I’m rubbish at it. Psychologically unequipped (Inequipped? Ill-equipped? Crap?) at it.
Currently waiting for some possible progress with my debut novel. And it’s killing me. I feel it safe to say that getting a publishing deal if (when, dammit…) it ever happens will be a life-changing event. For the better, although the idea of being under contract to finish a book by a contractually-agreed date rather than “enjoying” the luxury of stumbling from creative crisis to creative crisis and curling up in a corner with thumb inserted firmly into mouth when the muse doesn’t feel like playing with me.
It’s the impotence that kills me. Nowt I can do but wait. And then wait some more. And then carry on waiting. My writing career in someone else’s hands.
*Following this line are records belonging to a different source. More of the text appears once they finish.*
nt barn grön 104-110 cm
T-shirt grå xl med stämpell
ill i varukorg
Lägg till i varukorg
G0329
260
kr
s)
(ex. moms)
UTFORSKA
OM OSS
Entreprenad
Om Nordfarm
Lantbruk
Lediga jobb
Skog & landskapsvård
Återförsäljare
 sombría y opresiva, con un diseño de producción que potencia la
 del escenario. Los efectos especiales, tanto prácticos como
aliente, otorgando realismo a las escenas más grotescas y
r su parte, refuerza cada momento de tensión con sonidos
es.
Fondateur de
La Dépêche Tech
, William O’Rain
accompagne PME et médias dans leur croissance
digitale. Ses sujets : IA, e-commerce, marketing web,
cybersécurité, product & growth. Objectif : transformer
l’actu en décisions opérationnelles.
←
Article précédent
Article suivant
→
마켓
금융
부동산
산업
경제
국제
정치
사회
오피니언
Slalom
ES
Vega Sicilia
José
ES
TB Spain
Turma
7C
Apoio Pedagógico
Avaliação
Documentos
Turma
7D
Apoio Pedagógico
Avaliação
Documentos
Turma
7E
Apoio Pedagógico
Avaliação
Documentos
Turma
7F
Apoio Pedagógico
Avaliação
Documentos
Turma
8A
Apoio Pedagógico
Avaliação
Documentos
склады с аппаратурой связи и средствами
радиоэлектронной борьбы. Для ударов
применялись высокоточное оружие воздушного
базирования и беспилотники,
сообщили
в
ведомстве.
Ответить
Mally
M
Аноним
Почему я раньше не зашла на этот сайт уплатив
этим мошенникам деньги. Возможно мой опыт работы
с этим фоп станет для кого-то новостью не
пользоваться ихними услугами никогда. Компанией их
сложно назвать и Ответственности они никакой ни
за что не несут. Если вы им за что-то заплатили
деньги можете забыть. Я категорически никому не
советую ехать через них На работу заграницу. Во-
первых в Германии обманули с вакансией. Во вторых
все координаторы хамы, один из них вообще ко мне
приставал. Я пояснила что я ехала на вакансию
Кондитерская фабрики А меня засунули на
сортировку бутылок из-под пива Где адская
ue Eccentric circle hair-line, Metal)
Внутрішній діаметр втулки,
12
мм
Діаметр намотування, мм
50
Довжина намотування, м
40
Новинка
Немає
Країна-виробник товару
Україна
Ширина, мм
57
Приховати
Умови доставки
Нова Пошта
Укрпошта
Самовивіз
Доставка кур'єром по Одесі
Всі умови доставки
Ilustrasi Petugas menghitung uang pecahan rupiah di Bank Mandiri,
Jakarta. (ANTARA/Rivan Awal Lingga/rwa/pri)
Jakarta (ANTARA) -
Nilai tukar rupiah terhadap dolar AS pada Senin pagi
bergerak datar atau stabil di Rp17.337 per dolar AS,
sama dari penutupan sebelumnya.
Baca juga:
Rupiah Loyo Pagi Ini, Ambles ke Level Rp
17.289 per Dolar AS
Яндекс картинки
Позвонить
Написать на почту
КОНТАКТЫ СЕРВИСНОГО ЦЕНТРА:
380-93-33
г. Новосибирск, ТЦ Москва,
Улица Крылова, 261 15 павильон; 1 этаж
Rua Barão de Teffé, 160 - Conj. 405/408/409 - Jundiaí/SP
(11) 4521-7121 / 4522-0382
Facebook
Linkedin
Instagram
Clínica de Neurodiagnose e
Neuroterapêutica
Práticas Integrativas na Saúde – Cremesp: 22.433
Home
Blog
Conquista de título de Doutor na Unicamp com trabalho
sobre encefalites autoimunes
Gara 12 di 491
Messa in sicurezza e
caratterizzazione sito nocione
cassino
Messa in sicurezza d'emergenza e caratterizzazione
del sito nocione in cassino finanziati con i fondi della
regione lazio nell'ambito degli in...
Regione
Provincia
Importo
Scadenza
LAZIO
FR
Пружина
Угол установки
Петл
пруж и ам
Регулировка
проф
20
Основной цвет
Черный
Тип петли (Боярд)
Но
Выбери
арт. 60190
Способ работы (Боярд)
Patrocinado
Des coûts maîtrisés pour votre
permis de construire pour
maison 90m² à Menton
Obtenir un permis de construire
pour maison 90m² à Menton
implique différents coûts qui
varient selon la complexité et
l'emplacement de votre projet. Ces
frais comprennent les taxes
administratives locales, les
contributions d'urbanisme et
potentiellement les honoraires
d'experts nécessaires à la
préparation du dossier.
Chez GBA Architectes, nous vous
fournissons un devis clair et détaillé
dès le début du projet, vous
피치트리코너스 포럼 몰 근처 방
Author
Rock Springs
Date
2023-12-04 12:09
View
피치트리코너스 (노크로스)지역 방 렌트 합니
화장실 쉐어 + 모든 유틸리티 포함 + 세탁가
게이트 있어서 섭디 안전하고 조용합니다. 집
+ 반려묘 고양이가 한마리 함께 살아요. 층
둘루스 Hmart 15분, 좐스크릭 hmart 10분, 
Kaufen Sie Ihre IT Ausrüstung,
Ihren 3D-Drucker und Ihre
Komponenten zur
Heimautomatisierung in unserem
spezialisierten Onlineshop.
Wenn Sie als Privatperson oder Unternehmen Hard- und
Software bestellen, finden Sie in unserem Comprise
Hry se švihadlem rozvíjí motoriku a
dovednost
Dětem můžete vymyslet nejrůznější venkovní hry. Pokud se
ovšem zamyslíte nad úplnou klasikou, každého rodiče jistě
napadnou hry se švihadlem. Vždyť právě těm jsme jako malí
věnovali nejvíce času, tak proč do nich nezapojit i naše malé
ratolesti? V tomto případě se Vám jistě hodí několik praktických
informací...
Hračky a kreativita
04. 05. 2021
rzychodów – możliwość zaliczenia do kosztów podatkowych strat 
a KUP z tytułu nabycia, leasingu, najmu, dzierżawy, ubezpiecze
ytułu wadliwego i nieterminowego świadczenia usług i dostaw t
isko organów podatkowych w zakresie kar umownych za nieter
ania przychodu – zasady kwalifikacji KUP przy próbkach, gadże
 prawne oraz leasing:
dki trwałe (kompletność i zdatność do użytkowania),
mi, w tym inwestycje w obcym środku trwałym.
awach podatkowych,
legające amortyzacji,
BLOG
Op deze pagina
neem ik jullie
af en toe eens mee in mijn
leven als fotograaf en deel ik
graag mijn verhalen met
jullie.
Self-publishing is calling to me like a siren luring me to crash and drown on the rocks of literary hubris. (Yes, I know, I disappeared up my own literary arse for a second, there.) But the prospect of having an agent to look after my interests (that part already done, at least) and a publisher to help me make my books the bestest they can be, is too tempting to really consider going it alone.
But the waiting… (Sobs, wails, blows nose noisily into handy curtain.)
Patience is said to be a virtue. And a card game, obviously. It’s a life-skill I may never learn to master.